(Source records)
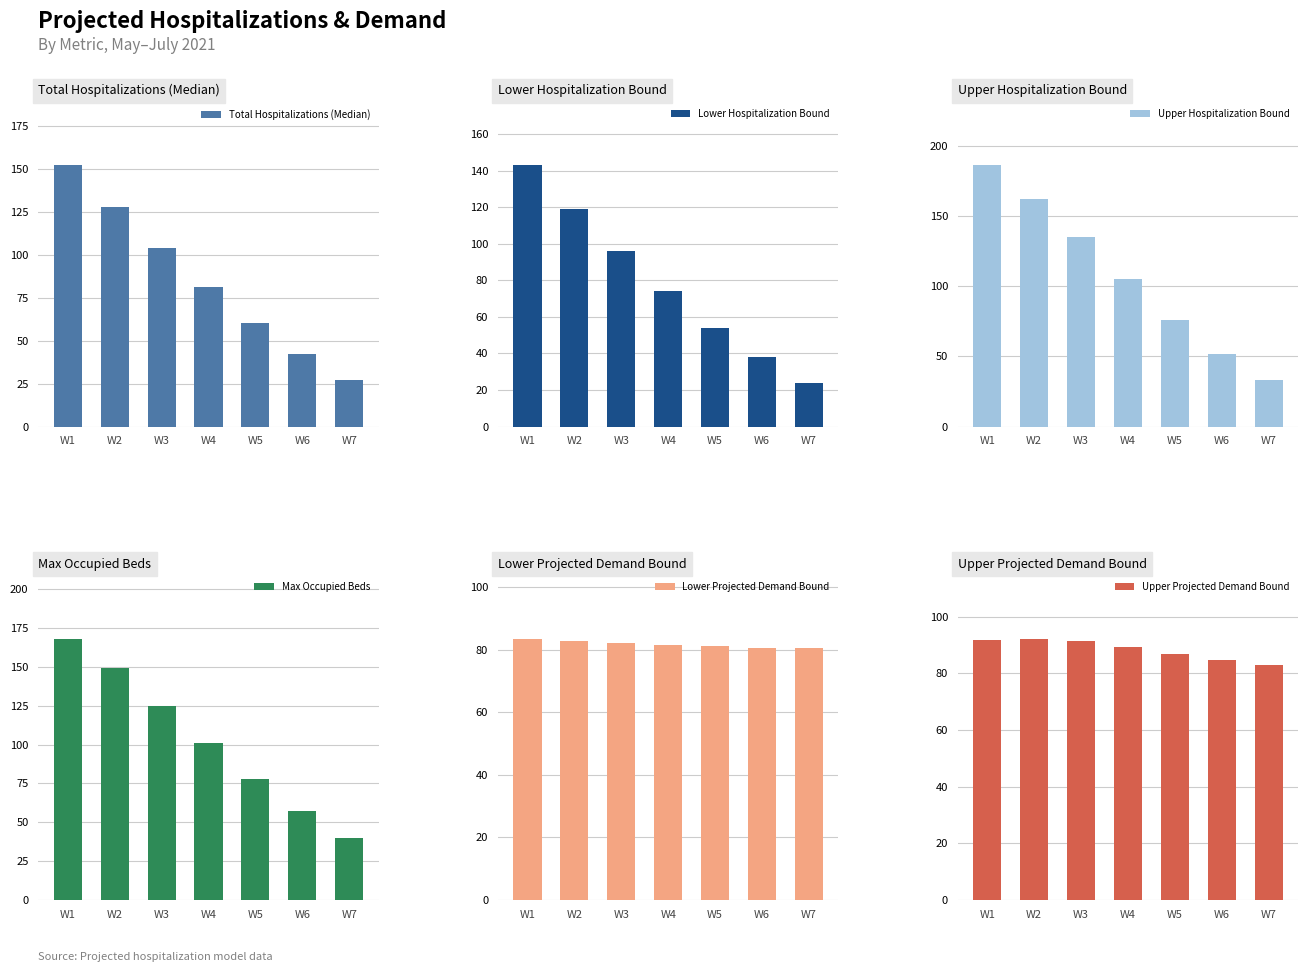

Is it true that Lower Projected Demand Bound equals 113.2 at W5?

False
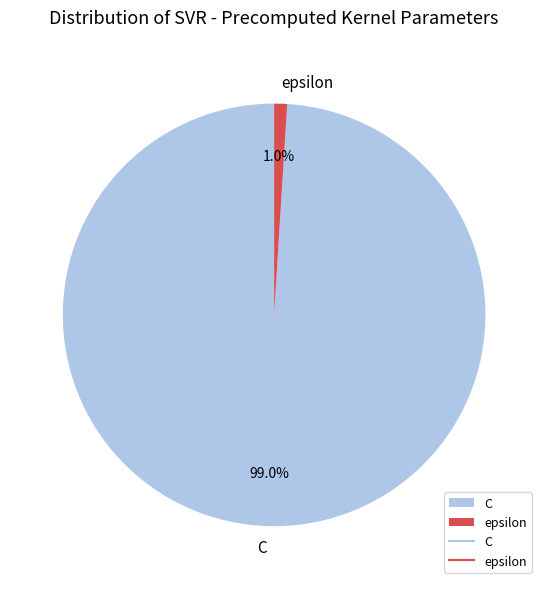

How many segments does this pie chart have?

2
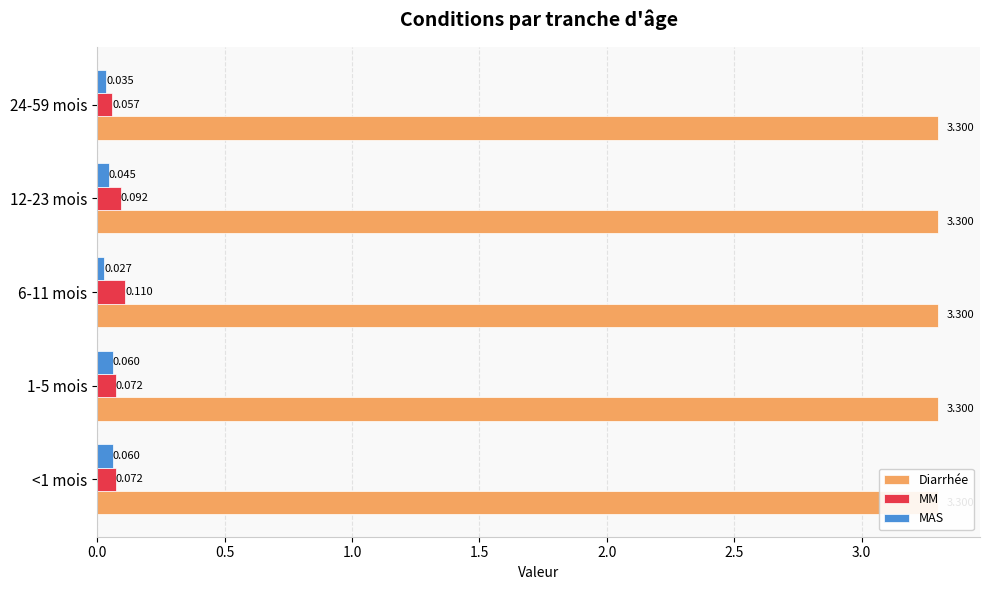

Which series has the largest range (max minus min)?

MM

* **Task statement**: Write out the lines above word for word, leaving out the pictures.

* **Written response**:
Is it true that Lower Projected Demand Bound equals 113.2 at W5?

False

How many segments does this pie chart have?

2

Which series has the largest range (max minus min)?

MM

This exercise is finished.